Chapter Twenty Seven
Assembly of Experts Secretariat, Qom, Iran
Grand Ayatollah Sayyid Vahid Turani was trying, and failing, to imagine a less receptive audience than the men before him at the Assembly of Experts.
They had been forced into cramped and uncomfortable quarters in the name of security, told nothing after that, and then rousted out of bed in the middle of the night — again in the name of security.
Vahid had already decided to get straight to the point. “The Supreme Leader has been murdered by the Pasdaran, on the orders of Acting Supreme Leader Reza Fagheh. He has also launched an attack on Saudi Arabia without any authorization using Pasdaran forces allied with Qatar’s military, using both nuclear weapons and chemical agents.”
“Where is your proof?” an Ayatollah shouted from the back. Vahid nodded as he recognized one of Reza’s allies.

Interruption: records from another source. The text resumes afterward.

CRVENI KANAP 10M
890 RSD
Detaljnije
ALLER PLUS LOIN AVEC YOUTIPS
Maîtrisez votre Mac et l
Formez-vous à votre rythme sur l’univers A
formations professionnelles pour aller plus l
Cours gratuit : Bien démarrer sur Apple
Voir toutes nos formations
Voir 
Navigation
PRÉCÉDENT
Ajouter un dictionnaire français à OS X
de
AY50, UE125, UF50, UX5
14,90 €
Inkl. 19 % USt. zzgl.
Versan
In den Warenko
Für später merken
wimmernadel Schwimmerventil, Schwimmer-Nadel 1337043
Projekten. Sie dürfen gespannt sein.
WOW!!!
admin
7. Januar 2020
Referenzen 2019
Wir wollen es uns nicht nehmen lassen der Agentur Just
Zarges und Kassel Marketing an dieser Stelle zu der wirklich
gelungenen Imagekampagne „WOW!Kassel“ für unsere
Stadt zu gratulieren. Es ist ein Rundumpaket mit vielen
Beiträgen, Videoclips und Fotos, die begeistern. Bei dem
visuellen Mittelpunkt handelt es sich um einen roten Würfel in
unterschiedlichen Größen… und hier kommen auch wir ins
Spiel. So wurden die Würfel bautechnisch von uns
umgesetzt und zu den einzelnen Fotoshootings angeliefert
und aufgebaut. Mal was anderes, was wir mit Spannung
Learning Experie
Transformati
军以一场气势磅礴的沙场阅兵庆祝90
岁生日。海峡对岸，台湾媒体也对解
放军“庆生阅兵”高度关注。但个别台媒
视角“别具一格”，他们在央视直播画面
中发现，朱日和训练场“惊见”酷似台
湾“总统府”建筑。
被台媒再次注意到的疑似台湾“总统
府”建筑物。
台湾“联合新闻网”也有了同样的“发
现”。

“Play the first video,” Vahid said to a nearby technician.
The recording filled the large screen in front of the Assembly hall taken by Roya Maziar of the Supreme Leader being shot by a man in Pasdaran uniform.
Into the shocked silence that followed, Vahid said, “The nurse who made this recording with her cell phone is available to confirm its authenticity. Ask yourself this question- who stood to gain from the Supreme Leader’s death, especially with all of you confined for supposed security reasons?”
Another Ayatollah shouted from the back, “Where is the proof Grand Ayatollah Fagheh approved the use of chemical weapons against the Saudis?”